Burns, Zierten et un groupe de scientifiques citoyens et de stagiaires comptent les frondes de fougères, les mesurent et notent les preuves que des insectes ont dîné ici ou non. Ces petites taches sous certaines frondes sont des sacs de spores et indiquent la fertilité. Je ne le savais pas ! Jusqu'à présent, les données de Burns montrent des changements dans les fougères à certains endroits. Sur le site d'Oakland, rien de statistiquement significatif. Dans d'autres endroits, elle a constaté une énorme baisse de la taille et de la santé des fougères, mais a déclaré : « Nous ne pouvons pas encore en identifier la cause. La sécheresse en fait partie. L'herbivorie fait également partie de l'équation. Les chenilles brisent les extrémités des frondes, de sorte que lorsque la fougère arrive à maturité, elle ne peut pas pousser autant qu'elle le pourrait autrement. Peut-être sommes-nous confrontés à des flux et reflux naturels. Peut-être que la sécheresse affecte davantage les herbivores que les fougères directement. Les questions de Burns sur ses données expliquent pourquoi elle en a besoin en grande quantité sur une longue période, afin que des modèles discernables puissent émerger.

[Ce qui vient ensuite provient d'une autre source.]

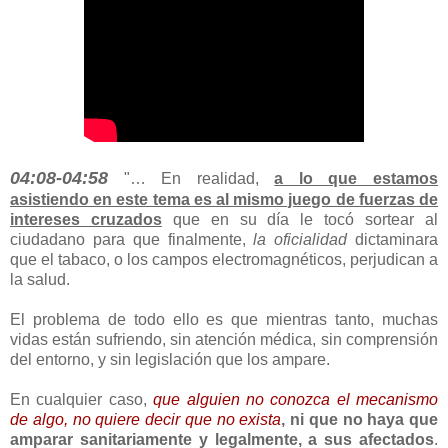
04:08-04:58
"… En realidad,
a lo que estamos
asistiendo en este tema es al
mismo juego de fuerzas de
intereses cruzados
que en su día le tocó sortear al
ciudadano para que finalmente,
la oficialidad
dictaminara
que el tabaco, o los campos electromagnéticos, perjudican a
la salud.
El problema de todo ello es que mientras tanto, muchas
vidas están sufriendo, sin atención médica, sin comprensión
del entorno, y sin legislación que los ampare.
En cualquier caso,
que alguien no conozca el mecanismo
de algo, no quiere decir que no exista
, ni que no haya que
amparar sanitariamente y legalmente, a sus afectados
.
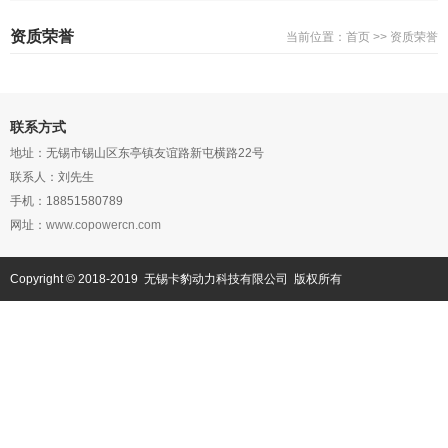
资质荣誉
当前位置：首页 >> 资质荣誉
对不起，该分类无任何记录
联系方式
地址：无锡市锡山区东亭镇友谊路新屯横路22号
联系人：刘先生
手机：18851580789
网址：
www.copowercn.com
Copyright © 2018-2019 无锡卡豹动力科技有限公司 版权所有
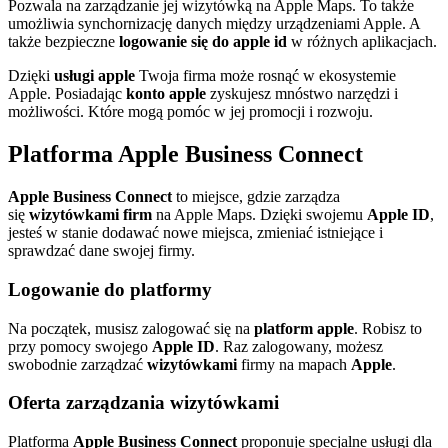
Pozwala na zarządzanie jej wizytówką na Apple Maps. To także
umożliwia synchornizację danych między urządzeniami Apple. A
także bezpieczne
logowanie się do apple id
w różnych aplikacjach.
Dzięki
usługi apple
Twoja firma może rosnąć w ekosystemie
Apple. Posiadając
konto apple
zyskujesz mnóstwo narzędzi i
możliwości. Które mogą pomóc w jej promocji i rozwoju.
Platforma Apple Business Connect
Apple Business Connect
to miejsce, gdzie zarządza
się
wizytówkami firm
na Apple Maps. Dzięki swojemu
Apple ID
,
jesteś w stanie dodawać nowe miejsca, zmieniać istniejące i
sprawdzać dane swojej firmy.
Logowanie do platformy
Na początek, musisz zalogować się na
platform apple
. Robisz to
przy pomocy swojego
Apple ID
. Raz zalogowany, możesz
swobodnie zarządzać
wizytówkami
firmy na mapach
Apple
.
Oferta zarządzania wizytówkami
Platforma
Apple Business Connect
proponuje specjalne usługi dla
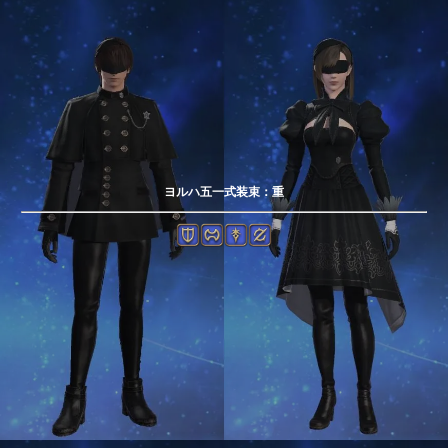
ヨルハ五一式装束：重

« Le début du projet de science citoyenne a été un point charnière pour moi », a déclaré Burns. « Je suis passé d’une simple perspective académique à une réflexion sur un dialogue efficace avec le public. Comment mes recherches pourraient-elles être davantage appliquées ? Comment puis-je aider les gestionnaires des terres face au changement climatique ? Je pense que cette concentration m’a rendu compétitif pour le poste en championnat. Burns a débuté en 2010 et s'est plongé dans l'Initiative sur les séquoias et le changement climatique de la Ligue (qui a débuté en 2009). Elle a apporté avec elle le projet Fern Watch et en a lancé un autre pour faire bonne mesure, Redwood Watch. Ce programme ambitieux est en cours depuis plusieurs années, avec l'aide substantielle de Google Earth Outreach de Rebecca Moore. Alors que Burns trouve peut-être sa « visibilité » le plus souvent en regardant vers le haut, vers le sommet d'un arbre qui est littéralement hors de vue, avec Redwood Watch, son ambition correspond à la perspective globale de Moore. Elle veut savoir où vit aujourd’hui chaque séquoia dans le monde entier. Et elle veut que chacun d’entre nous l’aide à les compter.